Where the string "pixel" occurs in a line of the data below, that line should be copied.

——

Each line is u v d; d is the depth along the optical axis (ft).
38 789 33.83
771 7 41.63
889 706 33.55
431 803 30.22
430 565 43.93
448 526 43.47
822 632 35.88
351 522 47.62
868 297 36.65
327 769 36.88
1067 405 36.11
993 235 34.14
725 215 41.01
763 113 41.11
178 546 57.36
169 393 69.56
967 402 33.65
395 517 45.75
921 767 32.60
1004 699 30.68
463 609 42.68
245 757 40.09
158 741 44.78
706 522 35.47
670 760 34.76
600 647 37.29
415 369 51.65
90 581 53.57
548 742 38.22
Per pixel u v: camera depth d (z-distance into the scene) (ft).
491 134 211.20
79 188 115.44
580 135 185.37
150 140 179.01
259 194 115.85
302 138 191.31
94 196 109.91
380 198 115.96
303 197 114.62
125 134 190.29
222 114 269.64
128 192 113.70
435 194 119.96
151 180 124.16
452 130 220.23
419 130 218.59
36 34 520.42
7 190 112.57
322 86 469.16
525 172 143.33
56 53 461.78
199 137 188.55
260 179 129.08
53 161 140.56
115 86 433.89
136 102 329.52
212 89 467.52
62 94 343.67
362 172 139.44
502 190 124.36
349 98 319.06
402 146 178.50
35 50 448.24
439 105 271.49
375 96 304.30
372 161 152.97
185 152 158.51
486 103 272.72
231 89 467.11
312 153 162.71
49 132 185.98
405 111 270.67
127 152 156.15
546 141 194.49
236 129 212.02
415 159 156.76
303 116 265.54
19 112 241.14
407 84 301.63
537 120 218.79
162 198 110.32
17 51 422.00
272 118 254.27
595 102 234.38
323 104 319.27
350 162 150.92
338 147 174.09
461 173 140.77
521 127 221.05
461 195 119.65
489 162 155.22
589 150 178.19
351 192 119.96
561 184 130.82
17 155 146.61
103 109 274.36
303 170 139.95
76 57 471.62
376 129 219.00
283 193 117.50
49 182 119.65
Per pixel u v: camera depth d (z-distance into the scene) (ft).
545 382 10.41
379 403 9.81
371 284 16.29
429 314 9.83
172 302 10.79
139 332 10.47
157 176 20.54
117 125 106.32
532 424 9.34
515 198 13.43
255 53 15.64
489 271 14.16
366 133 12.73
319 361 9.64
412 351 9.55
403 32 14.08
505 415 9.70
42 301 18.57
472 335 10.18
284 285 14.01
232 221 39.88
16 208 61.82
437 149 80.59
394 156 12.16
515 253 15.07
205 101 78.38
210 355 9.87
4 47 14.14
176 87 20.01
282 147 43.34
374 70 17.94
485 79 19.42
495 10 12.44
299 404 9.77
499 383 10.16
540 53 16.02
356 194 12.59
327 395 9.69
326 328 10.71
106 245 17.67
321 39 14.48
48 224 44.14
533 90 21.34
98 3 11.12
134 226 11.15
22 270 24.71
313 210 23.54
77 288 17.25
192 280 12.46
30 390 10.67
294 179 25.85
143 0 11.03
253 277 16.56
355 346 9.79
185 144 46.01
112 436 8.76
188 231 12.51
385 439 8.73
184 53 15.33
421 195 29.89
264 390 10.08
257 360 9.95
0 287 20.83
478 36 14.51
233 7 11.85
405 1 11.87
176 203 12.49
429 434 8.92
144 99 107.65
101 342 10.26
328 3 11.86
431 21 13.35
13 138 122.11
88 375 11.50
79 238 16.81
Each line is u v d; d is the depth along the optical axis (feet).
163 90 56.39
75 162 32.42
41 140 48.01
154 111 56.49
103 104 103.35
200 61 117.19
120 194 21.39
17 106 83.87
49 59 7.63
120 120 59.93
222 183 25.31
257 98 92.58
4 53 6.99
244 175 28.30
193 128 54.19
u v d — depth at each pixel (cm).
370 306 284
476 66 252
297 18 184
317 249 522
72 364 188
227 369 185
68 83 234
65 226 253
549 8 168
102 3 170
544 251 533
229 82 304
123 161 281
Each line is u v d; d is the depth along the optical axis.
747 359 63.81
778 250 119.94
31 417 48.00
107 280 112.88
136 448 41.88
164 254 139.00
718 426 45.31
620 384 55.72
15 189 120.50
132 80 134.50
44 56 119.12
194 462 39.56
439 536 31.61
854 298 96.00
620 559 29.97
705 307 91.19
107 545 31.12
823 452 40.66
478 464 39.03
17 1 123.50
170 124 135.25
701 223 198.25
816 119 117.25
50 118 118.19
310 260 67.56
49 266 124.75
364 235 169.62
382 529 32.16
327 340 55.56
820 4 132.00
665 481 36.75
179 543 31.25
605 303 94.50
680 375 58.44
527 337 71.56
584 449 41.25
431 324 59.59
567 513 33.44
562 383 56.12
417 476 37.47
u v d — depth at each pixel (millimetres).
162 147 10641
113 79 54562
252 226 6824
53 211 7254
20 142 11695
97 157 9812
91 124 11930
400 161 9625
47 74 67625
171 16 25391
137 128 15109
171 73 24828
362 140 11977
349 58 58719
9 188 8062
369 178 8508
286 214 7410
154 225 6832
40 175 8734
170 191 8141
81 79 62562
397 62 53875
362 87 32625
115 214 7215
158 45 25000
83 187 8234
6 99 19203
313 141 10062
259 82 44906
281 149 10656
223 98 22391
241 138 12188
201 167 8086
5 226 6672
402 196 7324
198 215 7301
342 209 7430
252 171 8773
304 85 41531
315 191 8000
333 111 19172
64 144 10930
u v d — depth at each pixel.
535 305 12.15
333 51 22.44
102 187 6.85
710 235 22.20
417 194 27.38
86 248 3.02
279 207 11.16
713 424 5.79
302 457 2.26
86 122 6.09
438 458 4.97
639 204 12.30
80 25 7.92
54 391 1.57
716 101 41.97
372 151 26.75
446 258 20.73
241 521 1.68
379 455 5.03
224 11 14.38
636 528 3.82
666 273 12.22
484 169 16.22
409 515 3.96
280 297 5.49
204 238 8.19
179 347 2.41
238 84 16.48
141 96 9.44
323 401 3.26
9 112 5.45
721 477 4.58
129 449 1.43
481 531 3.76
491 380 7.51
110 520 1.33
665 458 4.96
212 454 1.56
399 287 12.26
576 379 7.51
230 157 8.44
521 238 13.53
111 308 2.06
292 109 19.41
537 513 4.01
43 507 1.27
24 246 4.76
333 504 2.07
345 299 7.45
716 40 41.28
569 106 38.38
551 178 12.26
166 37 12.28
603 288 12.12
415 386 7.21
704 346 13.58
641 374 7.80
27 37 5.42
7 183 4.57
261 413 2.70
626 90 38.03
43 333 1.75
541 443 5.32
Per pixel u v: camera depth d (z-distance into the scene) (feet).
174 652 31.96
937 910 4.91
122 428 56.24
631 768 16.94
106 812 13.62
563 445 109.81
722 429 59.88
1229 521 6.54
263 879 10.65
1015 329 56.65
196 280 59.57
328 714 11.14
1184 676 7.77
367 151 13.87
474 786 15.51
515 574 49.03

——

▸ **Output of the task**
Per pixel u v: camera depth d (z-distance into the scene) (ft).
Per pixel u v: camera depth d (z-distance into the scene) (ft).
u v d — depth at each pixel (cm).
u v d — depth at each pixel (millimetres).
u v d — depth at each pixel.
Per pixel u v: camera depth d (z-distance into the scene) (feet).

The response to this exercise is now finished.